The wide diffusion of imaging consumer devices (Digital Still Cameras, Imaging Phones, ...) coupled with the increased overall performances capabilities, suggests color image processes aimed to perform image enhancement global or semantic based. While most enhancement techniques are completely blind to scene content, the first presented technique aims to improve the visual quality of natural Scene images by strongly relying on actual, and expected, image appearance. It is based on a two steps process: a scene classifier aimed to label each pixel as belonging to a particular chromatic class, followed by an automatic color correction step with dynamic range and intensity level preserving capabilities.

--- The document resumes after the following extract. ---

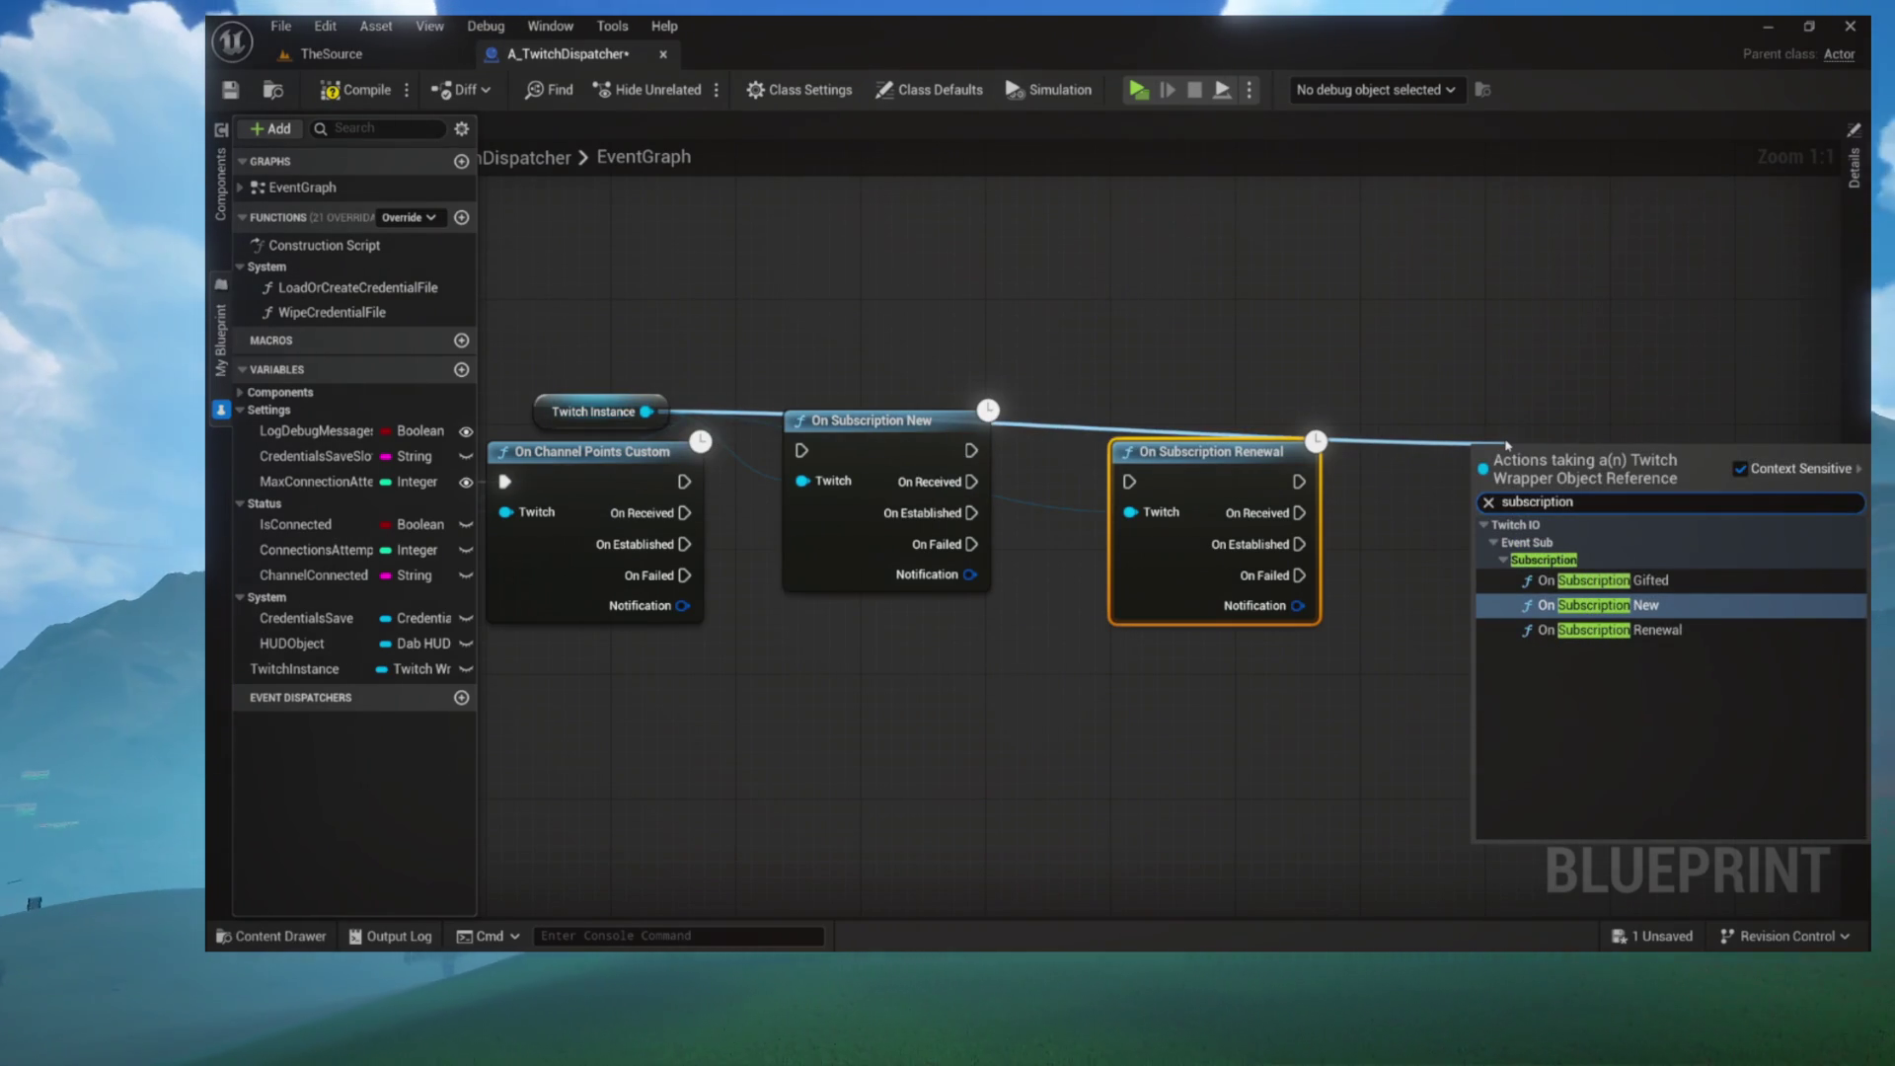
{"action": "key", "text": "Return"}
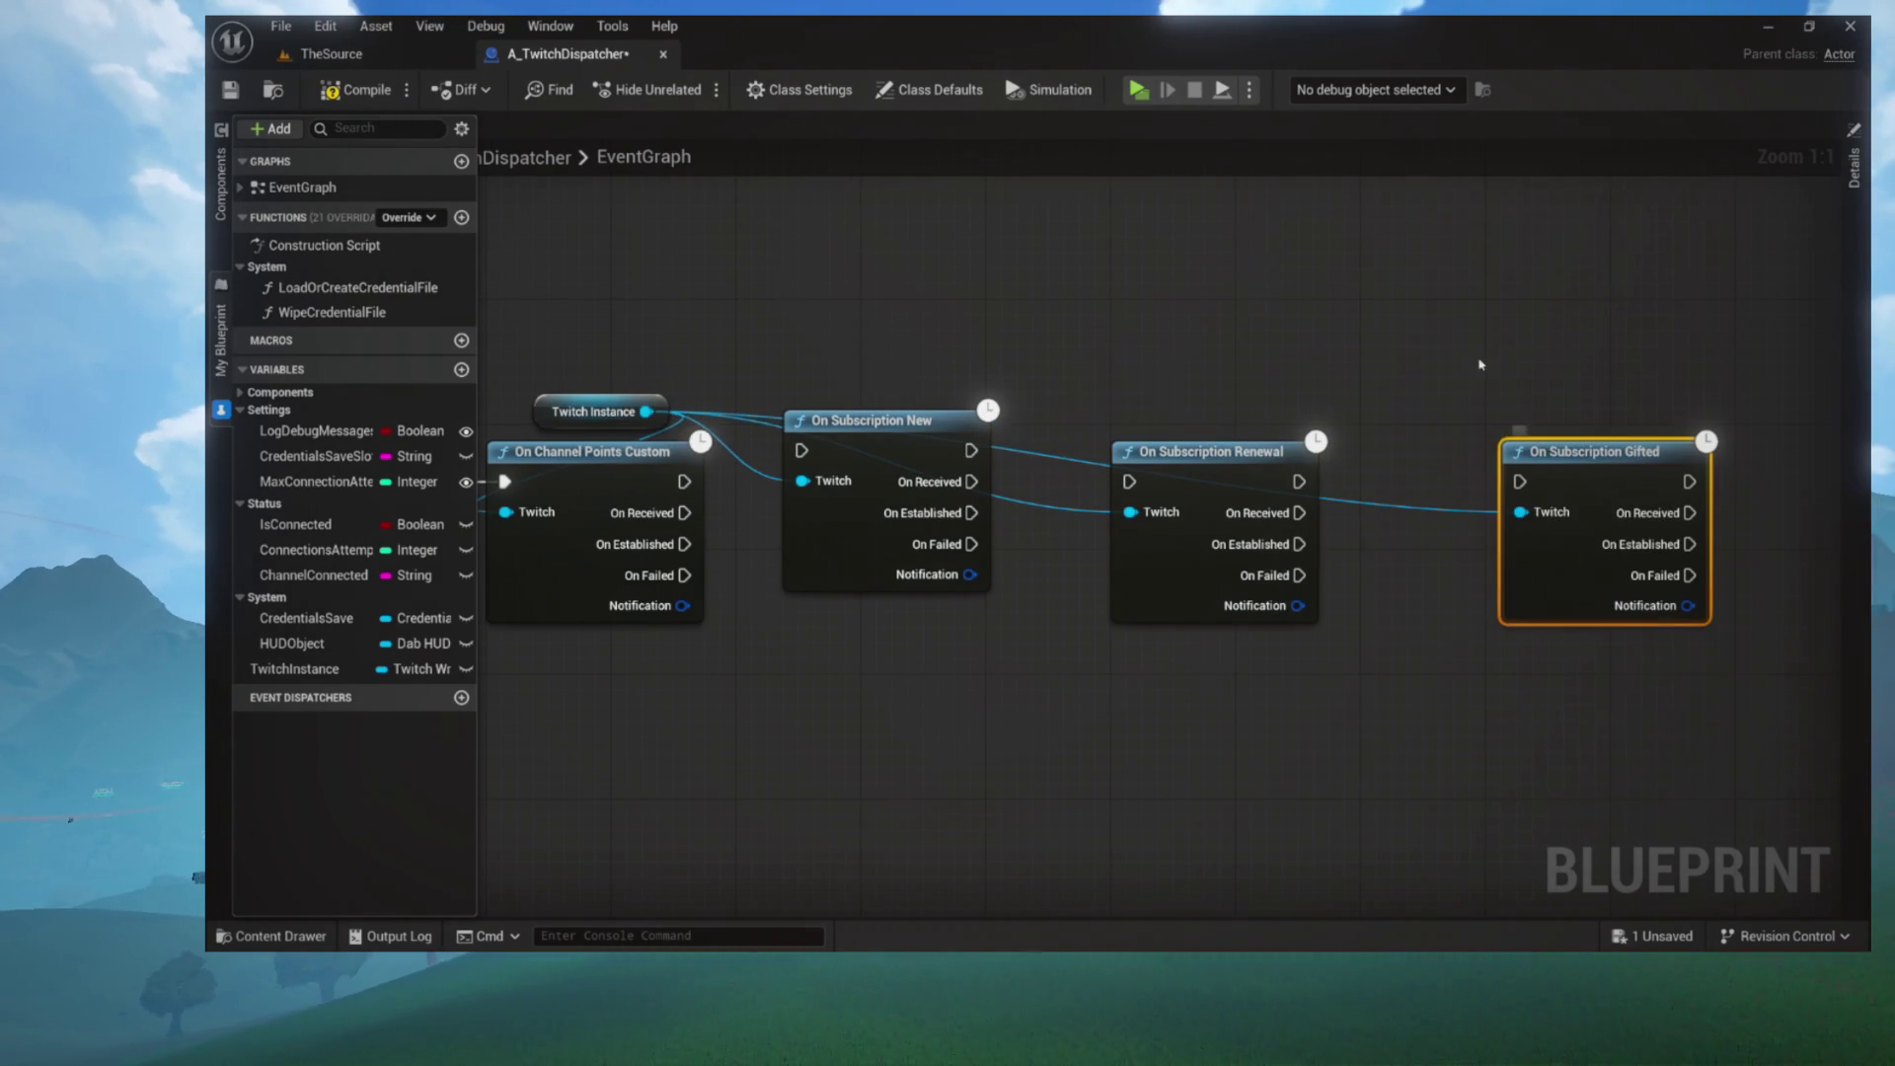
Add an On Cheer Bits node from Twitch Instance and line up the subscription nodes
{"action": "left_click_drag", "start_coordinate": [663, 423], "coordinate": [832, 694]}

After that a simple algorithm able to manage real world scenes containing a wide range of light variations is presented. The human eye is capable to perceive contrast changes under a large variety of illumination conditions, thanks to its threshold adaptation property. This means the ability of the human visual system to perceive light intensities within wide dynamic ranges (the ratio of the highest and the lowest light value). Every time a real scene is observed the human brain performs some kind of selection on the perceived brightness values. Unfortunately there are rigorous limitations on the amount of dynamic range that common CCD/CMOS sensors are capable to acquire: under critical dynamic range of the incoming scene, information loss will be unavoidable in low or highlight portions of the range. Differing from classic high dynamic range extension techniques ourtechnique is conceptually very simple: it works on pixel basis without building extended range representations (often referred as radiancemaps) but obtaining a final image, containing both lowlight and highlight details, through a seamless weighted average of the input frames.